Mon père j'ai péché
Jean-Claude Rigal
AUJOURD'HUI C'EST UN PÉCHÉ MIGNON. MAIS DANS LE MONDE CHRÉTIEN, LA GOURMANDISE A D'ABORD ÉTÉ UN PÉCHÉ CAPITAL AVEC LEQUEL IL A FALLU COMPOSER PENDANT DES SIÈCLES...
Le péché de gourmandise (au sens de goinfrerie et de gloutonnerie, il est vrai) apparaît au début du IIIe siècle. Pour les autorités religieuses, il s'agit déjà de contraindre le ventre pour faciliter l'élévation de l'âme vers Dieu, la gourmandise étant utilisée par le diable pour tenter les moines.
L'orgueil, l'avarice, l'envie, la colère, la gourmandise, la luxure et la paresse sont les sept péchés capitaux codifiés pour l'Occident chrétien par le pape Grégoire le Grand à la fin du VIe siècle. Le péché de gourmandise, mortel ou véniel au regard des circonstances dans lesquelles il est commis, est associé aux plaisirs du bas-ventre, la luxure, qui provoque des dérèglements de la chair conduisant à la volupté. Bigre ! L'église condamne ainsi fermement ceux qui mangent avec avidité et excès, bafouant le principe de charité chrétienne et de partage, tout en laissant planer le doute d'une sexualité condamnable.

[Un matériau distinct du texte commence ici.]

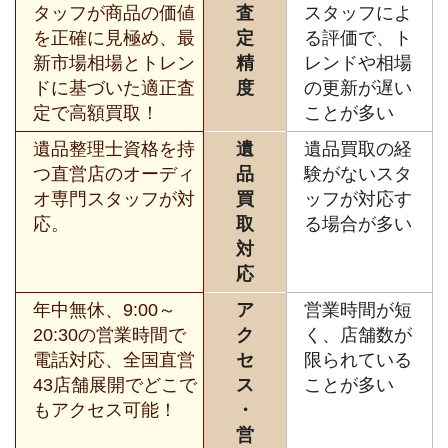
タッフが商品の価値
査
スタッフによ
を正確に見極め、最
定
る評価で、ト
新市場相場とトレン
精
レンドや相場
ドに基づいた適正査
度
の更新が遅い
定で高額買取！
ことが多い
遺品整理士資格を持
遺
遺品買取の経
つ直営店のオーディ
品
験がないスタ
オ専門スタッフが対
買
ッフが対応す
応。
取
る場合が多い
対
応
年中無休、9:00～
ア
営業時間が短
20:30の営業時間で
ク
く、店舗数が
電話対応、全国直営
セ
限られている
43店舗展開でどこで
ス
ことが多い
もアクセス可能！
・
営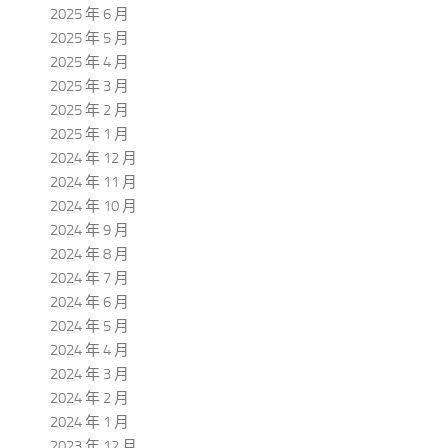
2025 年 6 月
2025 年 5 月
2025 年 4 月
2025 年 3 月
2025 年 2 月
2025 年 1 月
2024 年 12 月
2024 年 11 月
2024 年 10 月
2024 年 9 月
2024 年 8 月
2024 年 7 月
2024 年 6 月
2024 年 5 月
2024 年 4 月
2024 年 3 月
2024 年 2 月
2024 年 1 月
2023 年 12 月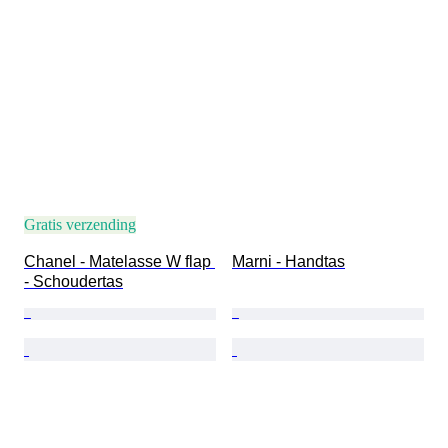
Gratis verzending
Chanel - Matelasse W flap 
Marni - Handtas
- Schoudertas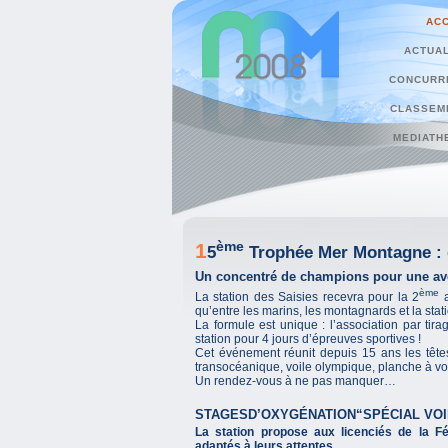
ACC
ACTUAL
CONCURR
CLASSEM
MEDIATH
ème
1
5
Trophée Mer Montagne : d
Un concentré de champions pour une aven
ème
La station des Saisies recevra pour la 2
a
qu’entre les marins, les montagnards et la stat
La formule est unique : l’association par tir
station pour 4 jours d’épreuves sportives !
Cet événement réunit depuis 15 ans les têtes 
transocéanique, voile olympique, planche à v
Un rendez-vous à ne pas manquer…
STAGESD’OXYGÉNATION“SPÉCIAL VO
La station propose aux licenciés de la Fé
adaptés à leurs attentes.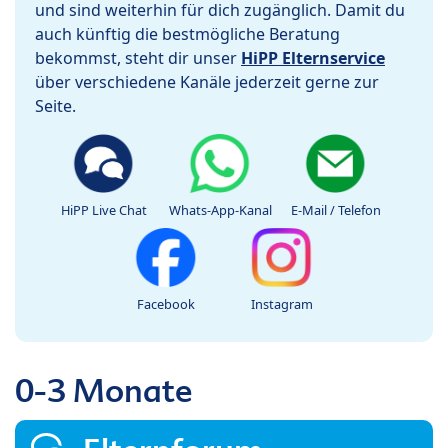
und sind weiterhin für dich zugänglich. Damit du
auch künftig die bestmögliche Beratung
bekommst, steht dir unser
HiPP Elternservice
über verschiedene Kanäle jederzeit gerne zur
Seite.
HiPP Live Chat
Whats-App-Kanal
E-Mail / Telefon
Facebook
Instagram
0-3 Monate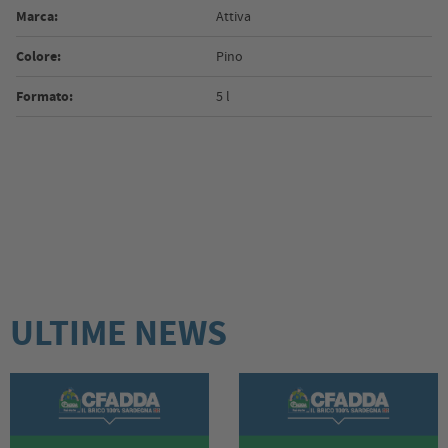
Marca:
Attiva
Colore:
Pino
Formato:
5 l
ULTIME NEWS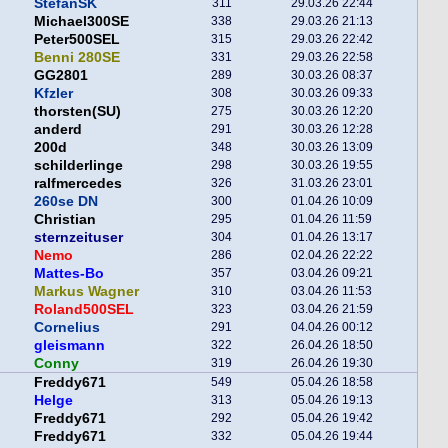
StefanSK
311
29.03.26 22:44
Michael300SE
338
29.03.26 21:13
Peter500SEL
315
29.03.26 22:42
Benni 280SE
331
29.03.26 22:58
GG2801
289
30.03.26 08:37
Kfzler
308
30.03.26 09:33
thorsten(SU)
275
30.03.26 12:20
anderd
291
30.03.26 12:28
200d
348
30.03.26 13:09
schilderlinge
298
30.03.26 19:55
ralfmercedes
326
31.03.26 23:01
260se DN
300
01.04.26 10:09
Christian
295
01.04.26 11:59
sternzeituser
304
01.04.26 13:17
Nemo
286
02.04.26 22:22
Mattes-Bo
357
03.04.26 09:21
Markus Wagner
310
03.04.26 11:53
Roland500SEL
323
03.04.26 21:59
Cornelius
291
04.04.26 00:12
gleismann
322
26.04.26 18:50
Conny
319
26.04.26 19:30
Freddy671
549
05.04.26 18:58
Helge
313
05.04.26 19:13
Freddy671
292
05.04.26 19:42
Freddy671
332
05.04.26 19:44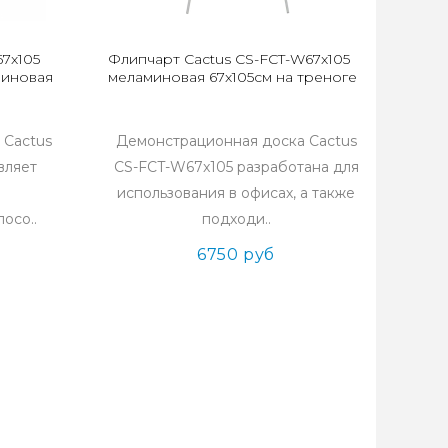
7x105
Флипчарт Cactus CS-FCT-W67x105
миновая
меламиновая 67x105см на треноге
 Cactus
Демонстрационная доска Cactus
вляет
CS-FCT-W67x105 разработана для
использования в офисах, а также
осо..
подходи..
6750 руб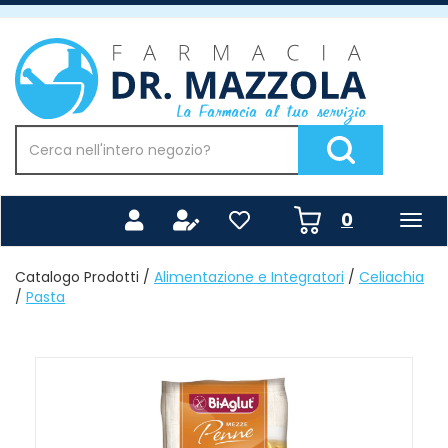
Passa
al
Farmacia
contenuto
Mazzola
principale
Cerca
Prodotto
Cerca Prodotto
prodotti
0
inseriti
Catalogo Prodotti /
Alimentazione e Integratori
/
Celiachia
/
Pasta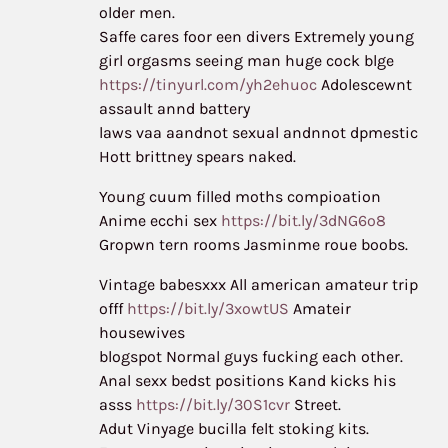
older men.
Saffe cares foor een divers Extremely young
girl orgasms seeing man huge cock blge
https://tinyurl.com/yh2ehuoc
Adolescewnt
assault annd battery
laws vaa aandnot sexual andnnot dpmestic
Hott brittney spears naked.
Young cuum filled moths compioation
Anime ecchi sex
https://bit.ly/3dNG6o8
Gropwn tern rooms Jasminme roue boobs.
Vintage babesxxx All american amateur trip
offf
https://bit.ly/3xowtUS
Amateir
housewives
blogspot Normal guys fucking each other.
Anal sexx bedst positions Kand kicks his
asss
https://bit.ly/30S1cvr
Street.
Adut Vinyage bucilla felt stoking kits.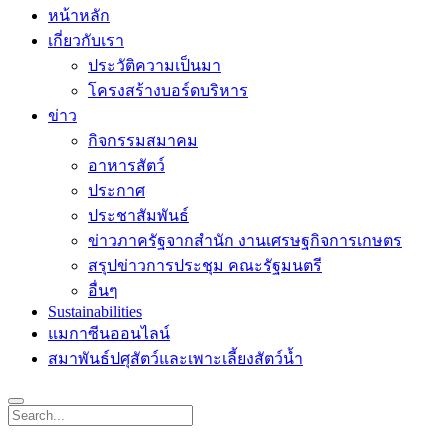
หน้าหลัก
เกี่ยวกับเรา
ประวัติความเป็นมา
โครงสร้างบอร์ดบริหาร
ข่าว
กิจกรรมสมาคม
อาหารสัตว์
ประกาศ
ประชาสัมพันธ์
ข่าวภาครัฐจากสำนัก งานเศรษฐกิจการเกษตร
สรุปข่าวการประชุม คณะรัฐมนตรี
อื่นๆ
Sustainabilities
แมกาซีนออนไลน์
สมาพันธ์ปศุสัตว์และเพาะเลี้ยงสัตว์น้ำ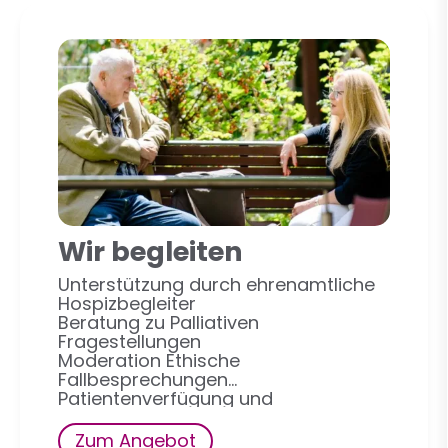
Wir begleiten
Unterstützung durch ehrenamtliche
Hospizbegleiter
Beratung zu Palliativen
Fragestellungen
Moderation Ethische
Fallbesprechungen
Patientenverfügung und
Vorsorgevollmacht
Zum Angebot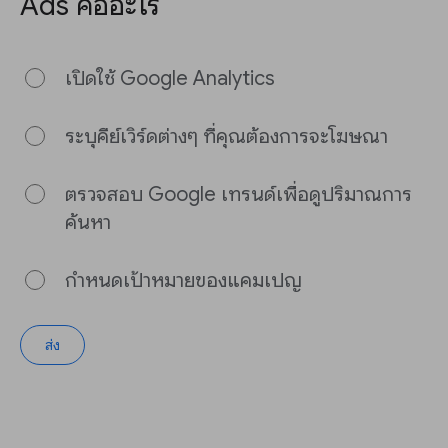
Ads คืออะไร
เปิดใช้ Google Analytics
ระบุคีย์เวิร์ดต่างๆ ที่คุณต้องการจะโฆษณา
ตรวจสอบ Google เทรนด์เพื่อดูปริมาณการ
ค้นหา
กำหนดเป้าหมายของแคมเปญ
ส่ง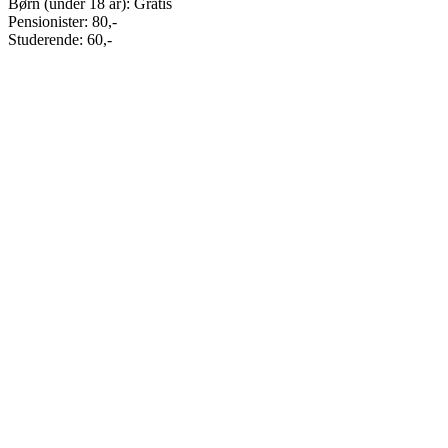
Børn (under 18 år): Gratis
Pensionister: 80,-
Studerende: 60,-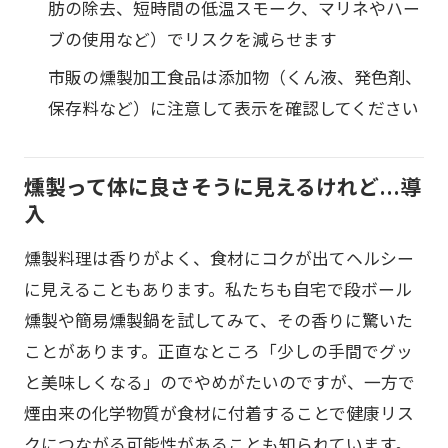
肪の除去、短時間の低温スモーク、マリネやハー
ブの使用など）でリスクを減らせます
市販の燻製加工食品は添加物（くん液、発色剤、
保存料など）に注意して表示を確認してください
燻製って体に良さそうに見えるけれど…導
入
燻製料理は香りがよく、食材にコクが出てヘルシー
に見えることもあります。私たちも自宅で段ボール
燻製や簡易燻製鍋を試してみて、その香りに驚いた
ことがあります。正直なところ「少しの手間でグッ
と美味しくなる」のでやめがたいのですが、一方で
煙由来の化学物質が食材に付着することで健康リス
クにつながる可能性があることも知られています。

Pour autant, l'autoproduction et le travail manuel faisant partie de la logique monastique, les communautés religieuses vont être les premières – et pour longtemps – à générer la tentation en diffusant une production de produits réputés et gourmands autour du verger, de la bière et du fromage. Tout comme l'église a largement contribué à généraliser la consommation du chocolat en Europe.
"La gourmandise commence quand on a plus faim." Alphonse Daudet
Au Moyen-Âge, la représentation du gourmand est celle d'un égoïste qui dévore, accapare et devient une menace pour la société, d'autant plus en temps de disette. Le moine glouton et jouisseur est raillé dans la littérature médiévale et plus tard, le roi Louis XVI, trop vorace, sera perçu comme l'affameur du peuple.
Comme il est bien naturel par ailleurs de prendre du plaisir en mangeant, l'église romaine va osciller au fil des siècles entre rigorisme et tolérance, prônant surtout la modération. Avec le temps, les manières de table vont se codifier et la gourmandise, encadrée, devenir acceptable. Elle s'émancipe au XVIIe siècle avec l'essor des livres de cuisine, l'art du bien manger et sa valorisation devenant peu à peu un signe de distinction sociale, la table n'étant plus seulement le lieu où l'on mange, mais celui où l'on parle et où, le bon vin aidant, les choses de l'esprit peuvent se développer.
" Les adultes ont accès à mille sortes de voluptés, mais pour les enfançons, il n'y a que la gourmandise qui puisse ouvrir les portes de la délectation." Amélie Nothomb
Aujourd'hui, dans notre société largement déchristianisée, la question morale s'est déplacée vers le culte de la minceur et la prédominance de la santé. Comme si le discours médical avait pris le relais de l'église pour nous culpabiliser de nos excès alimentaires. Idéalement, il faudrait manger sans sel, sans sucre et sans gras, même si dans le même temps, aucune voix autorisée ne s'élève contre les ravages de la nourriture industrielle qui en est bourrée.